◆ **Written exercise 1**: Name every person mentioned in the Blair Castle text.
◆ **Written exercise 2**: Transcribe word for word the part of the records that opens with the line containing "such as 10,36." and continues to the end of the records.

◆ **Text**:
Blair Castle opened its doors to the public in 1936, one of the first great houses in Britain to do so. With a break during wartime, it has continued to do so ever since, and today it welcomes more visitors than any other private house in Scotland. Today's visitor finds a great deal on offer at Blair Castle. The castle itself is simply magnificent, and you are able to explore 30 of its superbly furnished rooms during what must be one of the most extensive tours of its type anywhere. The tour concludes in the excellent new visitor centre tastefully added to the north west end of the castle, now home to a shop, restaurants and a function and exhibition area.
Beyond the castle itself are its grounds and gardens. To the north of the castle is Diana's Grove, home to some of Britain's tallest trees, while to the east is the extensive Hercules Garden, a nine acre walled garden running along both sides of a large lake. You can find out more about Blair Castle Gardens from our feature page about them. Also in the castle grounds is the ruin of St Bride's Kirk, on a site used for religious worship as far back as the 1200s and possibly much earlier. Again, you can find out more from our St Bride's Kirk feature page. We also have a feature page abou the Blair Castle Horse Trials, held over four days each August.
One thought that intending visitors should bear in mind is that the publicly accessible side of Blair Castle faces north east. If you want to photograph it with the sun on it, you need to be there as early as possible in the morning and as near as possible to the middle of Summer. Another excellent location for a photo opportunity if you have a telephoto lens is Layby 50, a layby on the south east travelling side of the A9 road, which runs along the far side of Glen Garry from the castle. It is where the header image on this page was taken.
Blair Castle itself is an assembly of historical structures which have been added in a series of redevelopments around an original castle built here in 1269. The story goes that the Earl of Atholl returned from crusade to find that find that a neighbour, John Cumming (or Comyn) of Badenoch had simply built a large tower house on Atholl's lands. Atholl's complaint to King Alexander III, from which we know the story, apparently had little effect, because Cumming's Tower still stands as the oldest and tallest part of today's Blair Castle.

(Extracted records)
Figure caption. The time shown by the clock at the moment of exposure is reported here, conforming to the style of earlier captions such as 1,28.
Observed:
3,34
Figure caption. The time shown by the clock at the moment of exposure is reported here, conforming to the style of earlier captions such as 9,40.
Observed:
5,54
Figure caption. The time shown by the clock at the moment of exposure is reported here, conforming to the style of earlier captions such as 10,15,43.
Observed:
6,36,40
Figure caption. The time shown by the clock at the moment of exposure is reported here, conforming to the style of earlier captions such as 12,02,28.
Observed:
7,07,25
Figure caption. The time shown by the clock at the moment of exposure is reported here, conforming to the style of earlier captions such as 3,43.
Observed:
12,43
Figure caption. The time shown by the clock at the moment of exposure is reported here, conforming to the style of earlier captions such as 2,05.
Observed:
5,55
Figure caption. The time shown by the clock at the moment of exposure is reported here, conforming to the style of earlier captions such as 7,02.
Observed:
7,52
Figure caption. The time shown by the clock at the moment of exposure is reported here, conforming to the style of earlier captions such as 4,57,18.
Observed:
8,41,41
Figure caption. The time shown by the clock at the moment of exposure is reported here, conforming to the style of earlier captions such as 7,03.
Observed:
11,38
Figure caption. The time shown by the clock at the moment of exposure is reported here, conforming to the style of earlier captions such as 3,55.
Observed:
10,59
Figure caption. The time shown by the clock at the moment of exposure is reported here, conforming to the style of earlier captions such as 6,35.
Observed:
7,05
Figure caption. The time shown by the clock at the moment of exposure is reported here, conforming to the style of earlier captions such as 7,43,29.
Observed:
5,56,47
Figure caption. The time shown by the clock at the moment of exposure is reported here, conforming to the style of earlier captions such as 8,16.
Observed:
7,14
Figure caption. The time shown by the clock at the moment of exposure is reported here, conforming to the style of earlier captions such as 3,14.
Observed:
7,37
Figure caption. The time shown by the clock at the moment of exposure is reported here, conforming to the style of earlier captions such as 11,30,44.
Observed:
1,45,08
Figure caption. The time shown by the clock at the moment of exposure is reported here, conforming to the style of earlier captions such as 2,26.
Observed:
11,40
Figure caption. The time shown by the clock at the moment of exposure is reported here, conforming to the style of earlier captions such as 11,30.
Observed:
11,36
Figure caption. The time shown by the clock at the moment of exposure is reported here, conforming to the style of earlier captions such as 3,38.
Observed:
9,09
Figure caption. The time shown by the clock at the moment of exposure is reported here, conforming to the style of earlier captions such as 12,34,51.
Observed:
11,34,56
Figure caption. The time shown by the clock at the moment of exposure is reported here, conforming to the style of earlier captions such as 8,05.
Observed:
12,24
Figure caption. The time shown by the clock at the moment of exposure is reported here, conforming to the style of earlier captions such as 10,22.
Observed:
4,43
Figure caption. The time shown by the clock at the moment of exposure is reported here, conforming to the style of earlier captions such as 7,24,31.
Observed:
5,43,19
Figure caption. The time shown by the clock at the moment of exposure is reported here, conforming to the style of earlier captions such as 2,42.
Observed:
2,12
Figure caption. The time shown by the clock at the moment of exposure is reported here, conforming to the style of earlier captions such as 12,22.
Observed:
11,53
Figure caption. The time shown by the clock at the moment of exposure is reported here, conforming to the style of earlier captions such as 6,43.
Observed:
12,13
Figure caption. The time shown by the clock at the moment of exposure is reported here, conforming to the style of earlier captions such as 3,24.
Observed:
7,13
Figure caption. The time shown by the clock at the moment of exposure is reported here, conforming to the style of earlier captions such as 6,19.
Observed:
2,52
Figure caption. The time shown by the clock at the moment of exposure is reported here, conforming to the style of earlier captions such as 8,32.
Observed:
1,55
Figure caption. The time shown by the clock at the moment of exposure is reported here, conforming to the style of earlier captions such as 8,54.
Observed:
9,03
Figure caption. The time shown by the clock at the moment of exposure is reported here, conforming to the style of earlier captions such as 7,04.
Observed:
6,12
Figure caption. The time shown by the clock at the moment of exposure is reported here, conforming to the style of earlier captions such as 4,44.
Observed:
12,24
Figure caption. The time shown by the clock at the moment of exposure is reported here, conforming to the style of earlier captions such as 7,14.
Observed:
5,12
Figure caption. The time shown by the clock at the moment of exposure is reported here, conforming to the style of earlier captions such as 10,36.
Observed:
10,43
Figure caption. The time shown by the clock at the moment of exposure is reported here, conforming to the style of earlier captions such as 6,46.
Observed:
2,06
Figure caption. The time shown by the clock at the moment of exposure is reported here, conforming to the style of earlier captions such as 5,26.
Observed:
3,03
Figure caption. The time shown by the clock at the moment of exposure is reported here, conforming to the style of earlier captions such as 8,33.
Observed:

◆ **Complete answer 1**: The Earl of Atholl, John Cumming (or Comyn) of Badenoch, and King Alexander III.

◆ **Complete answer 2**:
Figure caption. The time shown by the clock at the moment of exposure is reported here, conforming to the style of earlier captions such as 10,36.
Observed:
10,43
Figure caption. The time shown by the clock at the moment of exposure is reported here, conforming to the style of earlier captions such as 6,46.
Observed:
2,06
Figure caption. The time shown by the clock at the moment of exposure is reported here, conforming to the style of earlier captions such as 5,26.
Observed:
3,03
Figure caption. The time shown by the clock at the moment of exposure is reported here, conforming to the style of earlier captions such as 8,33.
Observed:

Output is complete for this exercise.